O Plano Nacional de Resíduos Sólidos, desdobramento da PNRS, prevê que até 2031 somente as regiões Sul e Sudeste terão 100% das áreas de lixões reabilitadas com medidas como a captação de gases, coleta do chorume, drenagem pluvial, cobertura vegetal, entre outras. No Norte, Nordeste e Centro-Oeste o índice será de 90%. “Durante muito tempo não poderá ser feito qualquer projeto ali (área de lixão). Não pode ter gente morando. O gás gera risco de explosão ou mesmo de intoxicar as pessoas”, explica Souto Maior. Laís Oliveira trabalha no monitoramento ambiental do Aterro Controlado da Muribeca, em Jaboatão dos Guararapes, na Região Metropolitana do Recife. Apesar de o local ser monitorado desde 1994, a pesquisadora lamenta que os prejuízos causados ao meio ambiente ainda não sejam totalmente conhecidos. “Precisamos de poços de monitoramento das águas subterrâneas”, explica. As estruturas só devem ser instaladas este ano, duas décadas depois que a área começou a ser estudada.
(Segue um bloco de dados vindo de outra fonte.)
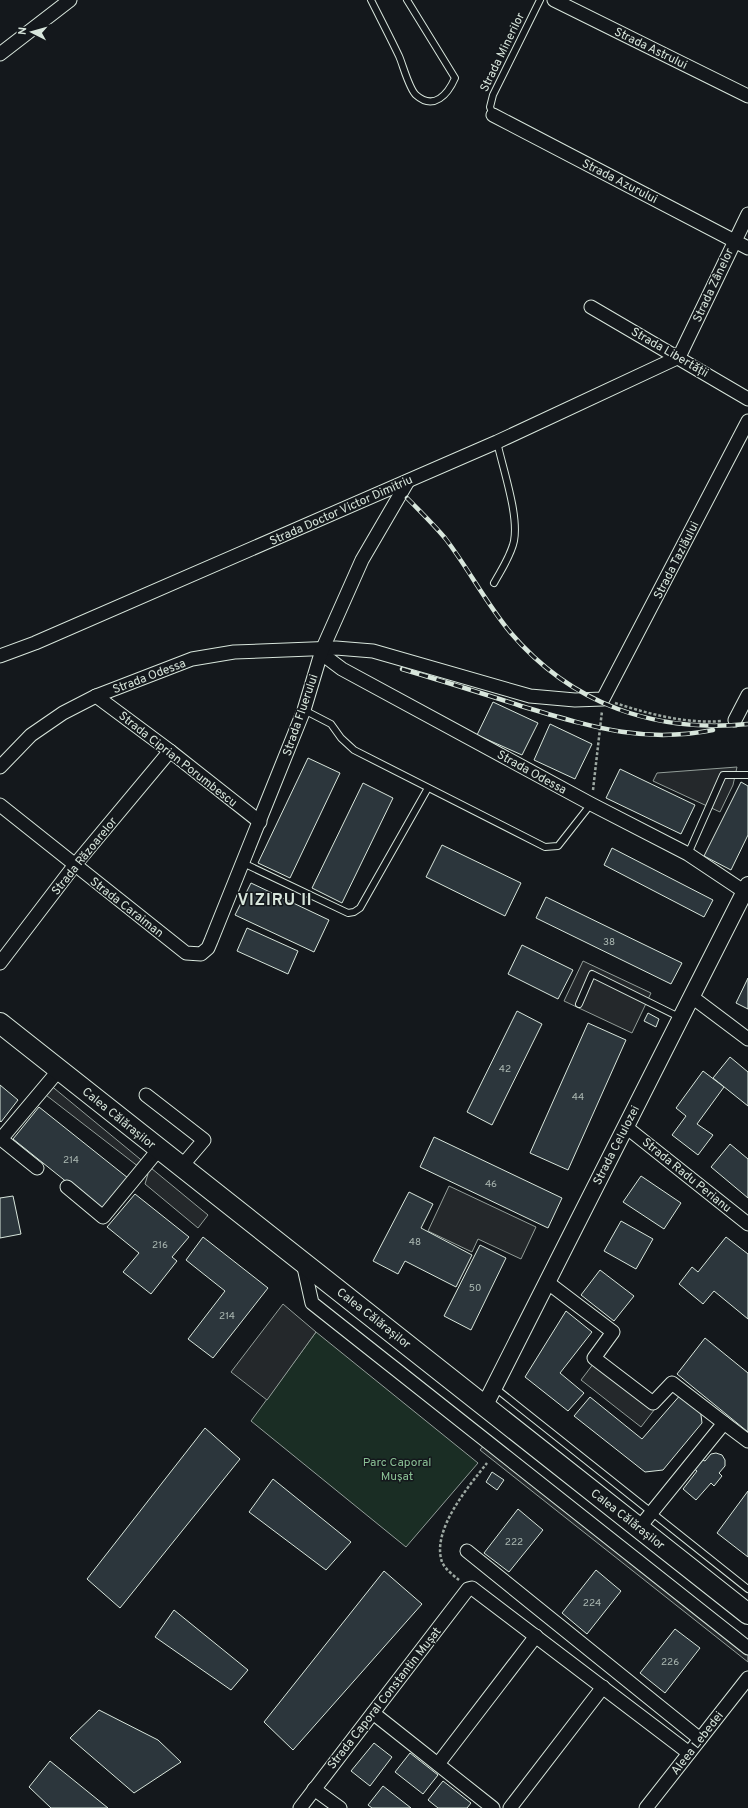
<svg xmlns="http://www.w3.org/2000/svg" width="748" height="1808" font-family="Overpass,sans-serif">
  <rect width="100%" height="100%" fill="#14181c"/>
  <path fill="#1a2d24" stroke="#939e99" d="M316 1332 478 1463 406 1547 251 1421Z"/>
  <g fill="#24282b" stroke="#939e99">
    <path d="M737 767 733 785 720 812 653 781 657 773Z"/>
    <path d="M583 961 651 993 632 1033 564 1001Z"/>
    <path d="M49 1084 208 1215 198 1228 145 1184 148 1174 42 1092Z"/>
    <path d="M449 1186 536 1227 521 1259 478 1239 472 1252 428 1231Z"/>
    <path d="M283 1304 316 1332 267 1400 231 1372Z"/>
    <path d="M600 1355 661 1401 641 1427 581 1380Z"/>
    <path d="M490 1438 748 1642V1662L480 1450Z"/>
  </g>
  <g fill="#2c363c" stroke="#d8e6dc">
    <path d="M493 702 538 723 522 755 477 735Z"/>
    <path d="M550 724 592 744 575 779 534 760Z"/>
    <path d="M308 758 340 773 290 878 258 863Z"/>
    <path d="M620 769 695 805 681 834 606 798Z"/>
    <path d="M741 782 748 786V835L731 870 704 856Z"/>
    <path d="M363 783 393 798 342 903 312 888Z"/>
    <path d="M442 845 521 883 505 916 426 877Z"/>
    <path d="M612 848 713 900 704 917 604 865Z"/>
    <path d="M251 883 329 920 314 952 235 915Z"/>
    <path d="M546 897 682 963 671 984 536 918Z"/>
    <path d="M247 928 298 951 288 974 237 951Z"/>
    <path d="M522 945 573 970 558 999 508 974Z"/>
    <path d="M748 978V1009L736 1003Z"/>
    <path d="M517 1011 542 1024 492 1125 467 1112Z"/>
    <path d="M648 1013 659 1019 656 1027 644 1021Z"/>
    <path d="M588 1023 626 1040 568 1170 530 1153Z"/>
    <path d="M730 1057 748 1072V1106L713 1078Z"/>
    <path d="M703 1071 724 1087 697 1124 713 1135 698 1155 672 1135 686 1116 676 1108Z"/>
    <path d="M0 1085 18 1100 1 1122 0 1121Z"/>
    <path d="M39 1107 128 1178 103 1211 13 1139Z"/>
    <path d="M434 1137 562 1198 548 1228 420 1167Z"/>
    <path d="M730 1144 748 1159V1198L711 1167Z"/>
    <path d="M641 1176 681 1203 664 1229 623 1202Z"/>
    <path d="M409 1192 433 1204 421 1228 472 1255 456 1287 405 1261 398 1274 373 1261Z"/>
    <path d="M135 1194 189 1237 172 1257 177 1261 151 1294 123 1272 139 1253 107 1227Z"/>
    <path d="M13 1196 21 1234 0 1238V1198Z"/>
    <path d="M621 1221 653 1239 636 1269 604 1251Z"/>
    <path d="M203 1237 268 1288 213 1358 188 1339 225 1291 186 1260Z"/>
    <path d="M726 1237 748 1254V1319L714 1291 703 1304 679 1284 692 1267 698 1272Z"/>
    <path d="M480 1245 506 1258 471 1330 444 1316Z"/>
    <path d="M600 1270 634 1296 614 1321 581 1295Z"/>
    <path d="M566 1311 592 1332 560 1373 584 1393 568 1411 525 1377Z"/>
    <path d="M705 1338 748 1373V1432L677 1374Z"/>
    <path d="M682 1393 700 1407 702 1423 663 1470 645 1472 574 1416 590 1397 642 1439Z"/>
    <path d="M205 1428 240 1459 120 1608 87 1579Z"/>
    <path d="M716 1453 722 1455 725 1460V1466L719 1473 722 1476 714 1486 711 1483 696 1500 683 1489 697 1471 693 1468 701 1459 705 1461 711 1454Z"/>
    <path d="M492 1472 504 1480 497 1490 486 1482Z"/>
    <path d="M273 1479 351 1542 326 1570 249 1512Z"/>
    <path d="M748 1491V1557L717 1533Z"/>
    <path d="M518 1509 543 1530 509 1572 484 1553Z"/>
    <path d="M596 1570 621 1591 587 1634 562 1613Z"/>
    <path d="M384 1571 422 1604 293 1750 264 1722Z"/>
    <path d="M174 1610 248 1670 231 1690 155 1637Z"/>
    <path d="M675 1629 700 1648 665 1693 640 1673Z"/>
    <path d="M99 1710 158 1740 181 1762 134 1793 70 1738Z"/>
    <path d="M374 1743 392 1757 370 1786 351 1771Z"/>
    <path d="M410 1753 438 1775 423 1794 395 1772Z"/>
    <path d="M50 1761 108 1808H51L29 1787Z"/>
    <path d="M443 1781 471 1803 467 1808H438L428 1800Z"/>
    <path d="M383 1786 411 1808H372L368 1805Z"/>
  </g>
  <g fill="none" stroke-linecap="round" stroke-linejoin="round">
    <g stroke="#d8e6dc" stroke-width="8">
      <g id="service">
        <path d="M371 0C380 18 390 37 399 56 403 65 409 89 416 95 434 111 448 94 455 78L407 0"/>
        <path d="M493 115 490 107 493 95 540 0"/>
        <path d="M494 583C501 570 511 556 514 541 519 515 503 469 497 442"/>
        <path d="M304 710 331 724 341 738 354 750 545 847 558 846 591 804"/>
        <path d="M688 854 723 775H748"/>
        <path d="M243 863 348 913 354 912 360 908 428 788"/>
        <path d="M579 1004 592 974 679 1017"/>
        <path d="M494 1387 748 1589"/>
      </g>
    </g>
    <g stroke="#d8e6dc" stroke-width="15">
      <g id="minor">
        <path d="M554 0 748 96"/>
        <path d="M0 54 70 0"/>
        <path d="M493 115 748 248"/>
        <path d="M591 307 748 399"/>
        <path d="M322 650 326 657 342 669 591 804 688 854 745 892"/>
        <path d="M0 656 35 643 497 442 679 357 748 214"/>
        <path d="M96 696 170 751 260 822"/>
        <path d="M735 720 748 695"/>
        <path d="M0 767 31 735 63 713 96 696 192 659 234 652 336 648 373 651 530 696 575 700 603 699 748 421"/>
        <path d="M0 805 186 953 201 954 208 948 211 941 304 710 322 650 362 560 408 481"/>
        <path d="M0 963 74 866 170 751"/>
        <path d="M692 997 748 1039"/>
        <path d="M146 1095 204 1140 181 1167"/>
        <path d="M626 1127 748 1224"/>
        <path d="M37 1168 1 1139 59 1070"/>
        <path d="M67 1187 103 1217 159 1149"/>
        <path d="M303 1263 312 1303 748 1648"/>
        <path d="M547 1282 613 1332 594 1358 653 1403 672 1383 724 1423 639 1528"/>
        <path d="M724 1423 748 1441"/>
        <path d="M467 1551 700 1739"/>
        <path d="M373 1713 493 1808"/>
        <path d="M438 1764 536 1636"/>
        <path d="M314 1789 340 1808"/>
        <path d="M300 1808 468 1589 472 1588 689 1753"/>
        <path d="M510 1808 603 1687"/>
        <path d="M646 1808 748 1678"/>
      </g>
    </g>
    <g stroke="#d8e6dc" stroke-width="18">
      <path id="tertiary" d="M485 1405 748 885"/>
    </g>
    <g stroke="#d8e6dc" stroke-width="22">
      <path id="primary" d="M0 1023 748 1614"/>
    </g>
    <g stroke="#9da8a2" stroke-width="2.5" stroke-dasharray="3 2" stroke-linecap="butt">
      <path d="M615 703C649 714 686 724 722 721"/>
      <path d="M593 790 602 711"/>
      <path d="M459 1580C453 1575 445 1569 442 1562 431 1530 469 1486 487 1463"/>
    </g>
    <use href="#service" stroke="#14181c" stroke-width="6"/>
    <use href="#minor" stroke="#14181c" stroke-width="13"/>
    <use href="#tertiary" stroke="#14181c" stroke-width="16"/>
    <use href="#primary" stroke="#14181c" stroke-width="20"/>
    <g stroke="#d8e6dc" stroke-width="4.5">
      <g id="rail">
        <path d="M407 498C420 511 433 524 445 538 468 568 486 603 510 632 572 705 655 733 748 724"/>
        <path d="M402 669C442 681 482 693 521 706 589 726 641 744 713 730"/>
      </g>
    </g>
    <use href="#rail" stroke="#14181c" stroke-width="3" stroke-dasharray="9" stroke-linecap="butt"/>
  </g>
  <g text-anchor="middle" stroke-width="3" stroke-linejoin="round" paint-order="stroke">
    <g font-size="10" fill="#adbab4">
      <text x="609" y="945">38</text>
      <text x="505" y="1072">42</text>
      <text x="578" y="1100">44</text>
      <text x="71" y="1163">214</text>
      <text x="491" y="1187">46</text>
      <text x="415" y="1245">48</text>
      <text x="160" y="1248">216</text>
      <text x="475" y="1291">50</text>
      <text x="227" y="1319">214</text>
      <text x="514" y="1545">222</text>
      <text x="592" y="1606">224</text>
      <text x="670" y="1665">226</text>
    </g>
    <g font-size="12" fill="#d8e6dc" stroke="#14181c">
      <text transform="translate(651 48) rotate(26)" y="4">Strada Astrului</text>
      <text transform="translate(502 52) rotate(-64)" y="4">Strada Minerilor</text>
      <text transform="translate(620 181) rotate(27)" y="4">Strada Azurului</text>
      <text transform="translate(713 285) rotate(-65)" y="4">Strada Zânelor</text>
      <text transform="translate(670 352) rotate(30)" y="4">Strada Libertății</text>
      <text transform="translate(341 510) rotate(-24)" y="4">Strada Doctor Victor Dimitriu</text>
      <text transform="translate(676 560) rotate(-63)" y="4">Strada Tazlăului</text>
      <text transform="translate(149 676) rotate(-21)" y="4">Strada Odessa</text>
      <text transform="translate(300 715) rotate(-71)" y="4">Strada Fluerului</text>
      <text transform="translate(178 759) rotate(38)" y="4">Strada Ciprian Porumbescu</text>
      <text transform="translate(532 772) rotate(29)" y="4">Strada Odessa</text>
      <text transform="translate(84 856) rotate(-51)" y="4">Strada Răzoarelor</text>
      <text transform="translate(127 907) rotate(38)" y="4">Strada Caraiman</text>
      <text transform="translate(119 1118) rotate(39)" y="4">Calea Călărașilor</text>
      <text transform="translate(616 1145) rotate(-63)" y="4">Strada Celulozei</text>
      <text transform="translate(687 1175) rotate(39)" y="4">Strada Radu Perianu</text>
      <text transform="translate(374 1318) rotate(38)" y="4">Calea Călărașilor</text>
      <text transform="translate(628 1519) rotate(38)" y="4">Calea Călărașilor</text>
      <text transform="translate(384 1698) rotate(-52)" y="4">Strada Caporal Constantin Mușat</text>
      <text transform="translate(697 1743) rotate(-52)" y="4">Aleea Lebedei</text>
    </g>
    <g font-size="12" fill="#8ac095" stroke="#14181c">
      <text x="397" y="1466">Parc Caporal<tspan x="397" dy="14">Mușat</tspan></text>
    </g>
    <g font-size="16" font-weight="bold" letter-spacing="1" fill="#d8e6dc" stroke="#14181c">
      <text x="275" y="905">VIZIRU II</text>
    </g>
  </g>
  <g transform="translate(32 32) rotate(276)" stroke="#14181c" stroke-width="3" paint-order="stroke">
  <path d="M0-3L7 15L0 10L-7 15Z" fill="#d8e6dc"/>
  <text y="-6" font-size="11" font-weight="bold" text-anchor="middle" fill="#d8e6dc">N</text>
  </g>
</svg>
“Eu tenho que coordenar o processo, agora quem tem de trazer essas informações (contaminação) são os planos municipais e estaduais (de gestão de resíduos sólidos)”, explicou a ministra do Meio Ambiente, Izabella Teixeira, durante o maior evento já realizado sobre o tema no país, em outubro, na 4ª Conferência Nacional do Meio Ambiente. O Sistema Nacional de Informação de Resíduos Sólidos (Sinir) será lançado este ano pelo ministério e deverá compor um retrato dos locais de destinação de resíduos de todo o país. “Não sou eu que preencho (o Sinir). É o mesmo problema do código florestal: eu dependo dos estados e municípios. Eu faço o sistema”, completou a ministra.

Distrito Federal
O Lixão da Estrutural deve ser substituído ainda neste ano pelo Aterro Sanitário de Samambaia, mas pode deixar como legado problemas ambientais e de saúde. “Ele fica colado ao Parque Nacional de Brasília, que é de onde vem a água que abastece mais de 20% do DF. Ou seja, tem que tomar cuidado para ver se o chorume não está caminhando para as áreas aquíferas”, analisa o professor Souto Maior. “São 30 milhões de toneladas de resíduos enterrados.